In Spielen hatte ich aber nie Probleme damit, im angesprochen Assassins Creed zB.: Häuser hochklettern, Todessprung vom der Spitze, alles kein Problem. Phobien scheinen sich da unterschiedlich zu "verhalten".


----------



## McDrake (27. Juni 2020)

DerJadeaffe schrieb:


> Durchaus interessant. Ich selbst hab eigentlich panische Höhenangst, selbst wenn ich mich nur auf nen Stuhl stelle, hab ich schon ein mulmiges Gefühl, auf nem schmalen Balkon irgendwo im 3./4. Stock oder auf ne Leiter kletten kostet Überwindung, und bloß nicht nacht unten schauen.
> In Spielen hatte ich aber nie Probleme damit, im angesprochen Assassins Creed zB.: Häuser hochklettern, Todessprung vom der Spitze, alles kein Problem. Phobien scheinen sich da unterschiedlich zu "verhalten".



Ich denke, dass das ganze in VR schon ein wenig anders wirken würde, als auf einem flachen Bildschirm.
Das ist ja eines der Hauptunterschiede in meinen Augen (haha), dass man in VR eben RICHTIGES 3D bekommt, bzw das Hirn überlistet wird.


----------



## Zybba (27. Juni 2020)

DerJadeaffe;10313228In Spielen hatte ich aber nie Probleme damit[/QUOTE schrieb:
			
		

> Auch nicht bei Spielen aus der Egoperspektive?


----------



## oldmichl (27. Juni 2020)

Mhh...ich habe in Realität einen sehr großen Ekel vor Spinnen (vor allem wenn ich denke sie könnten mich berühren). Ist jetzt keine "panische" Angst und kommt auch ein wenig auf die Spinnenart drauf an, aber ist auch nicht ohne das Ganze, vielleicht kennt jemand hier ja sowas. Aber in nem Game machen mir Spinnen bis jetzt relativ wenig bis gar nichts aus. Will aber nicht sagen, dass das bei zunehmender Grafikqualität auch in Zukunft so bleibt, ich weiß es schlichtweg nicht.
Nunja, aber während in der Realität die Angst bzw. der Ekel die Spinne könnte mich berühren schon sehr arg ist, würde ich mir lächerlich vorkommen, wenn ich ein Game beenden oder nicht kaufen würde, weil teilweise spinnenähnliche Gegner vorkommen. Ich glaube man kann sich da schon auch in etwas reinsteigern, sry.


----------



## DerJadeaffe (27. Juni 2020)

Zybba schrieb:


> Auch nicht bei Spielen aus der Egoperspektive?

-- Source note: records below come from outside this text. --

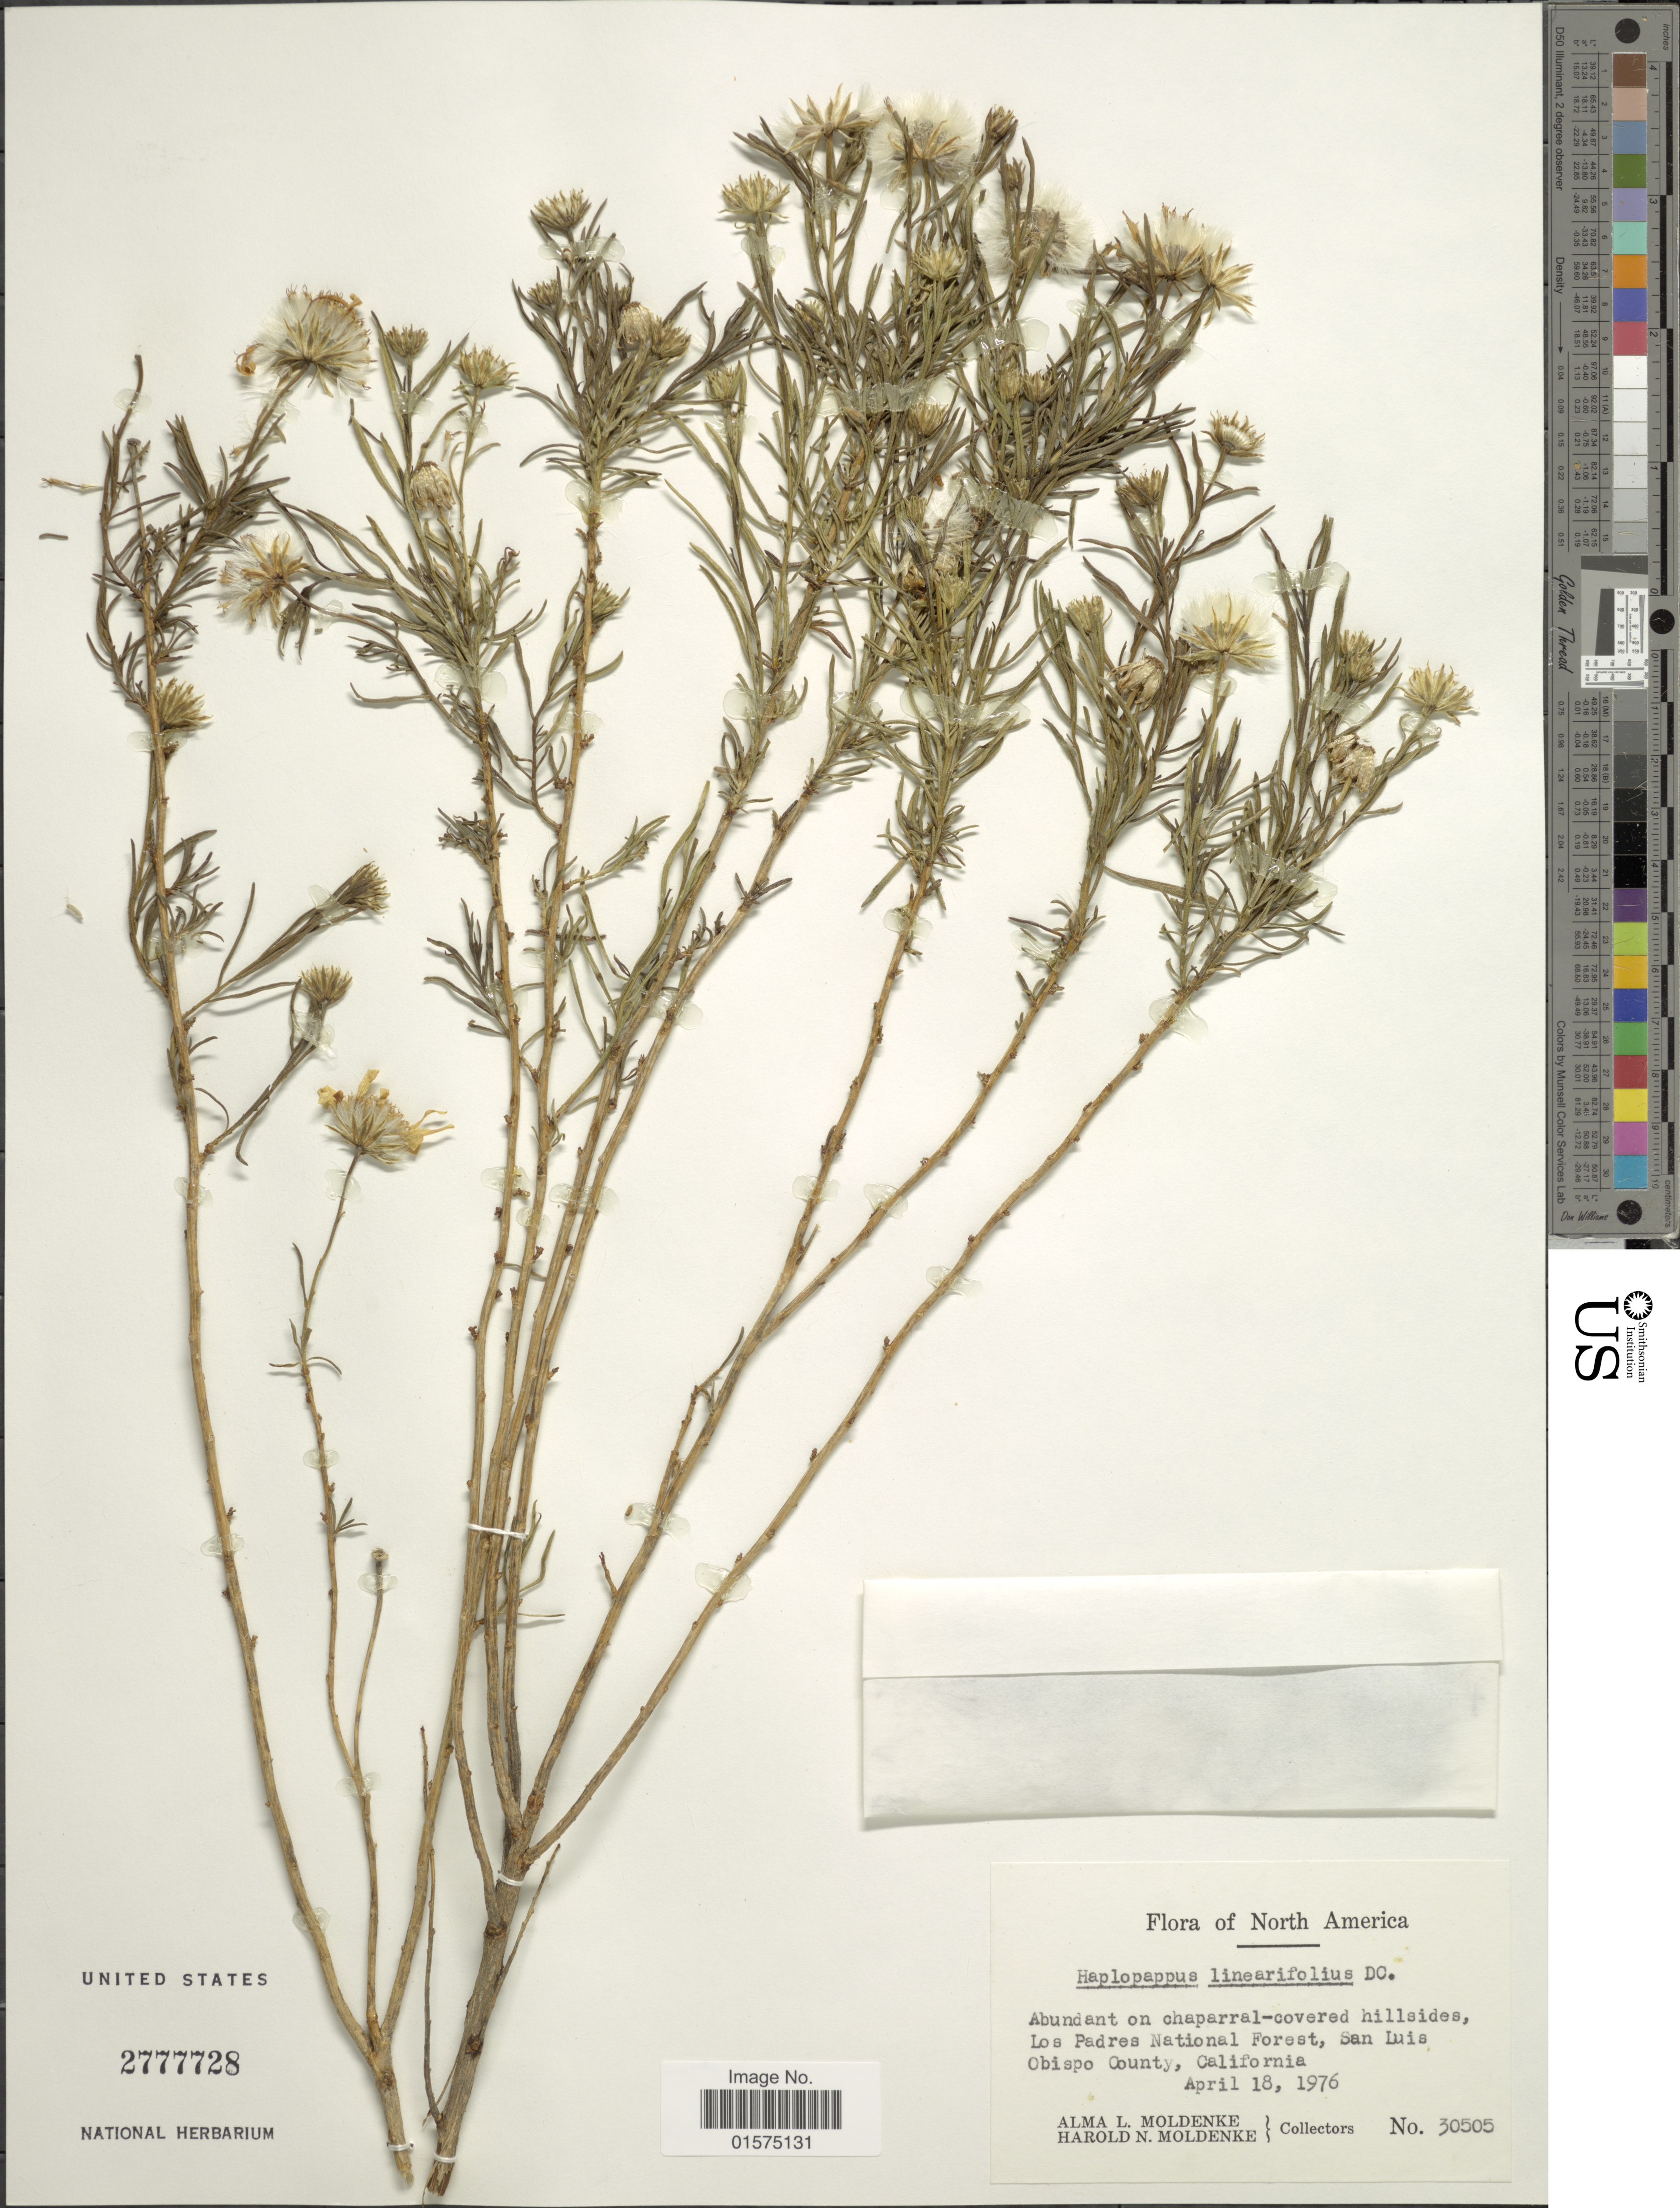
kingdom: Plantae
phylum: Tracheophyta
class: Magnoliopsida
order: Asterales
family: Asteraceae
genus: Ericameria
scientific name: Ericameria linearifolia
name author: (DC.) Urbatsch & Wussow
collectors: A. L. Moldenke & H. N. Moldenke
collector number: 30505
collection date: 1976-04-18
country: United States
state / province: California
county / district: San Luis Obispo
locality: Los padres National Forest, San Luis Obispo County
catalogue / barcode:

Auch in solchen Spielen nicht, Mirrors Edge hat mir zB. ebenfalls keine Probleme gemacht, dasselbe gilt für alle möglichen Ego-Shooter. VR habe ich noch nicht ausprobiert, ich kann mir gut vorstellen, dass das noch mal was anderes wäre.


----------



## Neawoulf (27. Juni 2020)

Generell wäre es schön wenn es in Spielen möglichst viele Möglichkeiten gäbe die individuelle Spielerfahrung einzustellen. Das fängt bei Sachen wie Grafik, Steuerung, Schwierigkeitsgrad an, darf meiner Meinung nach aber gerne auch sehr viel mehr bieten, was z. B. Eingabe- und Ausgabehilfen (z. B. für Lähmungen oder Seh- und Hörbehinderungen) angeht oder eben auch Warnungen vor eben Sachen wie Phobien (z. B. Insekten-, Höhenangst oder auch Klaustrophobie) oder auch Jumpscares. 

Phobien hab ich jetzt so gesehen keine, die ich je in einem Spiel getriggert gefühlt habe (obwohl ich mich ziemlich vor diversen Insektenviechern ekel), aber mich nervt es z. B., dass so viele Horrorspiele extrem auf Jumpscares setzen. Das geht soweit, dass ich vor dem Kauf eines Horrorspiels erstmal die Steamforen durchsuche, ob das Spiel Jumpscares bietet und in welchem Ausmaß. Wenn es zu viel ist, dann kaufe ich es nicht. Das war bei mir z. B. der Fall bei Outlast. Da würde ich mir auch Optionen wünschen die abzuschalten oder zumindest in irgendeiner Weise vorzuwarnen. Ich verstehe jeden, der da nicht vorgewarnt werden möchte, daher sollte das eben auch nur optional sein.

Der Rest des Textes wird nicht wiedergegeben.